▶ COMPLETE THE FOLLOWING:
• A. In the article on Sonoma County's back country fire rules, which body governs Cal Fire?
• B. Write the next part of the article on Sonoma County's back country fire rules, starting after its final paragraph.

▶ TEXT SEGMENT:
------------------------------------------------------------------------

State looks at proposed changes affecting county regulations on development, rural roads and fire safety
Workshops set for public comment on draft new rules
By Jay Gamel
The State of California has put off considering Sonoma County’s special fire safety rules pending upcoming changes to the existing state fire regulations concerning development in back country areas. A request for re-certification of changes to applicable Sonoma County fire regulations has been tossed back and forth all summer after objections by local residents shook up the status quo, prompting State Board of Forestry (BOF) directors to reconsider how their rules are being interpreted by local counties to permit development in back country areas served by roads that do not meet modern safety standards.
Most of California’s lands lie outside of urban areas. Protecting them from fire is the job of Cal Fire, the state fire department that is governed by the BOF. The lands they protect are designated State Responsibility Areas, or SRAs, as opposed to Local Responsibility Areas (LRAs), which are served by urban and suburban fire departments. Sonoma County is a rich mix of the two types of lands. While counties are responsible for all development permitting in territories, they must apply both their own as well as state standards when it comes to SRA designated lands.
While city streets and county roads are usually wide enough for all kinds of traffic, back roads, typically built in SRAs, are often narrow, twisty and can be hard to negotiate, especially for big fire equipment going one way while people are evacuating the opposite direction. This is especially true of older roads built before modern rules went into effect.
Fire fighting equipment didn’t exist or was much smaller when many of California’s wild land roads were built over the last century, particularly in mountainous areas. Roads in the mountains surrounding Sonoma Valley, coastal areas, and throughout the county are good examples. Almost everyone has a favorite backcountry road – a twisty, narrow Sunday jaunt through the beautiful back country scenery makes a perfect getaway from urban life.
Over the past 40 years, back country Sonoma County has experienced an explosion of hilltop and hillside development in areas served by these substandard roads: large homes, vineyards, marijuana farms, and vacation rentals now dot formerly bare mountainsides. Today’s typical fire engine is much bigger than anything formerly seen on these roads other than farm equipment. The friction has been growing between residents and developers over improving roads to modern standards before allowing new homes, wineries, and pot farms in these areas.
Sonoma County is encouraging the addition of Additional Dwelling Units, or ADUs, to help resolve its persistent affordable housing shortages, particularly when people replace homes lost to the violent wildfires that have plagued the county since 2017. Many of those homes are in the back country areas under scrutiny.

------------------------------------------------------------------------

(Source data)
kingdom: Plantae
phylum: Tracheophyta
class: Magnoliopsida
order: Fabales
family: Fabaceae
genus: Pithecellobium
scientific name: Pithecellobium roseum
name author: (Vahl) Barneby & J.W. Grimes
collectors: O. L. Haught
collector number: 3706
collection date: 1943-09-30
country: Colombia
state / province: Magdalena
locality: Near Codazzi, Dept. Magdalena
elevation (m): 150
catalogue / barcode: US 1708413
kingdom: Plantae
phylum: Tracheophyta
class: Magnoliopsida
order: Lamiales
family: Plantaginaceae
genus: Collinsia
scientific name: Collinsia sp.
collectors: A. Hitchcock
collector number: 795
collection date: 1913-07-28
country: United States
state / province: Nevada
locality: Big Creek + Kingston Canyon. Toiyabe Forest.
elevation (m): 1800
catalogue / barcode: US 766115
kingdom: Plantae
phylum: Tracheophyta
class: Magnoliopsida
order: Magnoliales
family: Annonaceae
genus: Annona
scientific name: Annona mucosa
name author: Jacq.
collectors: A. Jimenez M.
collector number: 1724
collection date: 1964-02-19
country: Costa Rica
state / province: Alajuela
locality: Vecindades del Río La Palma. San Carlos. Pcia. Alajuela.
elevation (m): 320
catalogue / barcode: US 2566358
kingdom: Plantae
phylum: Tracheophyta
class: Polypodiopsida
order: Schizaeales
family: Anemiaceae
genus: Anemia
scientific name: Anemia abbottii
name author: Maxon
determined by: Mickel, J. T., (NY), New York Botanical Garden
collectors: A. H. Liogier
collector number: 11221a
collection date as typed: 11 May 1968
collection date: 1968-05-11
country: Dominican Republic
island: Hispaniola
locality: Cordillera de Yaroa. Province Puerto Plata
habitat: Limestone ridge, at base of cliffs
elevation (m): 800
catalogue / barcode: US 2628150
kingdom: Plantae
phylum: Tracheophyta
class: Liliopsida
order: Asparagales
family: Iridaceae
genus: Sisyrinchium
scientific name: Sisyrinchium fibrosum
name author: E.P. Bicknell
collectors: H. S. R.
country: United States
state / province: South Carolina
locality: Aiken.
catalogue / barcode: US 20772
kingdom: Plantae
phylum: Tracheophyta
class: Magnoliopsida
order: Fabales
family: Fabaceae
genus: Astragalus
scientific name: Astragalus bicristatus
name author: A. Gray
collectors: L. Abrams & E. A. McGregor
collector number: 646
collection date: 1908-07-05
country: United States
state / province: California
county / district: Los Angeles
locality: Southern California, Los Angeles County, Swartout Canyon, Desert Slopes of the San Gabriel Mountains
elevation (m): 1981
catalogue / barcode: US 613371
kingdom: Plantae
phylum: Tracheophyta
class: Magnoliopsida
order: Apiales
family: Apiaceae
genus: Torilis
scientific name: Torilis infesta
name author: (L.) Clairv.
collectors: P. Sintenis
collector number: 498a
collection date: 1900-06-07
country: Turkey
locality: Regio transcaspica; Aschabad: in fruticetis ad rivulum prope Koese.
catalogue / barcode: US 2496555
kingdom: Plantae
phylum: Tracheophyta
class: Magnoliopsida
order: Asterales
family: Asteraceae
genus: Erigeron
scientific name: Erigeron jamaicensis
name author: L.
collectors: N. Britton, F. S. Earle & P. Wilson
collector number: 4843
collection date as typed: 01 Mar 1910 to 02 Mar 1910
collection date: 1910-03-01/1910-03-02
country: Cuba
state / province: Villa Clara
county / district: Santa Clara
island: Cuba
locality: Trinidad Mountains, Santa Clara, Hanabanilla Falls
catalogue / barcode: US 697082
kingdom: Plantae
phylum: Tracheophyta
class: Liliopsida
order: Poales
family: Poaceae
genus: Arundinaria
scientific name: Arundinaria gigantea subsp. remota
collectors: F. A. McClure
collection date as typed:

------------------------------------------------------------------------

▶ ANSWERS TO THE EXERCISES:
• A. The State Board of Forestry (BOF) governs Cal Fire.

• B.
California allows counties to apply their own standards, so long as they are “equal or better” than the BOF rules. Only a few counties have their own rules, including Sonoma, but those rules must be certified by the BOF, and re-certified whenever modified.
Here’s the rub. The language in the state rules concerning roads built before 1992 is somewhat vague, and Sonoma planning agencies have interpreted them to mean that no road built before 1992 ever needs to be modernized to allow development.
A minor point, but one which has a huge impact on back country building. Do you have to widen a 12-foot-wide, one-way road to permit new development? The costs can be staggering. A lot of people want to build ‘up there.’ The outcome can affect development everywhere throughout the state.
A vigorous overhaul of state fire rules was set in motion by the Legislature in 2018 with SB 901. The bill provided millions for fire protection and called for revised rules. A draft of those rules is just coming forward. Requirements imposed by Senate Bill 901 may invalidate all local ordinances and until the new rules are debated and are dealt with, the BOF is not going to address county exceptions.
According to BOF spokesperson Edith Hannigan, Sonoma County’s bid for recertification of its fire rules was withdrawn from the directors.
The BOF found it prudent to impose a “temporary suspension” on local ordinance certifications on Nov. 3 after a draft of proposed new and revised rules was presented to the BOF. They can be found at www.kenwoodpress. com/files/Draft_BOF_fire_regulations.pdf.
An Oct. 23 letter from the BOF’s senior counsel to Sonoma County Counsel reflected serious concerns about the county’s regulations.
“Board members and staff have expressed concerns about portions of Sonoma County’s ordinance that either omit standards included in the Fire Safe Regulations or set standards that, on their face, appear to be less stringent than the Fire Safe Standards.”
Sonoma County Deputy Counsel Linda Schiltgen said in a recent phone call that the county requested the certification request be dropped for now.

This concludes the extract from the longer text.